__Extracted text__:

——————

AFGE applauded President Obama plan's to tap Erroll Southers to
be the head of TSA.
"We are very pleased that the administration has heard AFGE
on the dire need for a TSA administrator to be appointed," AFGE
President John Gage said. "We look forward to working with Mr.
Southers to turn this agency around to one that its employees
and the American public can be proud of."
Washington Post Flooded with TSOs' Messages Endorsing
AFGE: The first time Transportation Security Officers
were asked to publicly voice their union preference, AFGE
emerged as their union of choice. Nearly 100 comments flooded
the Washington Post's Federal Eye blog late last month in
response to the blogger's question, "Which union should win the
right to organize TSA employees?" These comments and endorsement
from TSOs speak volumes of AFGE's representation and dedication
to its campaign to win workplace rights for TSOs so that they
are no longer subject to unfair and absurd rules, bias,
discrimination, and management's whims.
AFGE Wins Election to Represent Last Major Group of
Unrepresented EPA Employees: AFGE recently won in an
election for the professional employees of the Environmental
Protection Agency Region IV, Atlanta, including the employees of
the Environmental Services lab in Athens, Ga., and various
outstationed employees across the South. There are nearly 600
engineers, scientists, attorneys and other professional
employees in this newest bargaining unit for our EPA Council,
which has a plan to establish AFGE as the union for all EPA
employees across the country. Dr. Priscilla Oliver and Ray
Gregory were grass-roots leaders in campaigning for the "AFGE
Yes" vote and will be working to charter AFGE Local 534 to
handle local representation.
This victory caps a series of election victories across the
country this year at Office of Regional Counsel offices in
Kansas City, San Francisco, Philadelphia and Chicago with
another election for about 100 employees of the EPA lab in
Corvallis, Oregon, already scheduled. Steve Roy is the Council
organizer, and Chuck Orzehoskie is the Council president.
National Organizer Peter Winch campaigned with the Council in
Atlanta. National Organizer Jill McCullars represented AFGE at
the count of ballots. With the Region IV victory, AFGE now
represents employees in every EPA region in a consolidated
bargaining unit covering approximately 10,000 EPA employees.
AFGE SSA Council Exposes Management Fraudulent
Activity: The AFGE Social Security Administration
Council recently wrote to SSA Commissioner Michael Astrue,
demanding disciplinary actions against a manager in the Kansas
City Region who fabricated benefit applications to boost his
office's statistical performance. An SSA employee notified AFGE
in June that a manager manufactured deferred disability benefits
applications in order to meet the monthly goals and to get
credit for processing more applications. The short processing
time for the fraudulent applications also reduced the office's
claims processing time for the month. These actions, in which
the manager assigned unsuspecting employees to assist, resulted
in letters being sent to unsuspecting claimants that the
applications they had never filed were being denied because they
did not pursue their cases. The manager admitted he had taken 38
false applications but hadn't thought about the ramifications of
his actions since he learned the scam in the Johnson County, KS,
field office. The employee who notified AFGE about the
wrongdoing brought up the issue with higher management and the
inspector general, who met with a staffer in the regional
commissioner's office. But no action has been taken against the
manager, who continues to supervise employees and has access to
the SSA database that he has misused.

——————

__Exercise requirements__:
1. Based on the AFGE news excerpt, state whether each statement agrees with it, answering yes or no and quoting the deciding words: (a) The newest bargaining unit for the EPA Council includes nearly 600 professional employees. (b) The election for employees of the EPA lab in Corvallis, Oregon, has already taken place. (c) The SSA manager who fabricated applications no longer supervises employees.
2. In the records, starting at the line containing "scientific name: Eragrostis reptans" and ending at the last line of the records, substitute "date collected" for "collection date" and write out those lines again with everything else unchanged.

__Input rows__:
——————

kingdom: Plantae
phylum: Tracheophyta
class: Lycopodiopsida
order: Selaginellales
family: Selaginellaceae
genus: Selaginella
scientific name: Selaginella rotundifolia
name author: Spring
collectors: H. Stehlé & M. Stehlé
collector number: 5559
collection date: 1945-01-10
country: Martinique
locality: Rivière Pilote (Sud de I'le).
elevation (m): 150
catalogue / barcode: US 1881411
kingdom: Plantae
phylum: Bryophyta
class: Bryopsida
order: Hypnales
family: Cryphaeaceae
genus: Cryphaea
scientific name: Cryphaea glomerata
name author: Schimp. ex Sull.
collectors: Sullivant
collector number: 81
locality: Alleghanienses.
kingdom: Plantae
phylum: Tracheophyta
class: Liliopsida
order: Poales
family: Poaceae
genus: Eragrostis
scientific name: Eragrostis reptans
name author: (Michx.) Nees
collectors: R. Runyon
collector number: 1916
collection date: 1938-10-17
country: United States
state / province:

——————

__Task responses__:
1.
(a) Yes: "There are nearly 600 engineers, scientists, attorneys and other professional employees in this newest bargaining unit for our EPA Council"
(b) No: "another election for about 100 employees of the EPA lab in Corvallis, Oregon, already scheduled"
(c) No: "But no action has been taken against the manager, who continues to supervise employees"

2.
scientific name: Eragrostis reptans
name author: (Michx.) Nees
collectors: R. Runyon
collector number: 1916
date collected: 1938-10-17
country: United States
state / province:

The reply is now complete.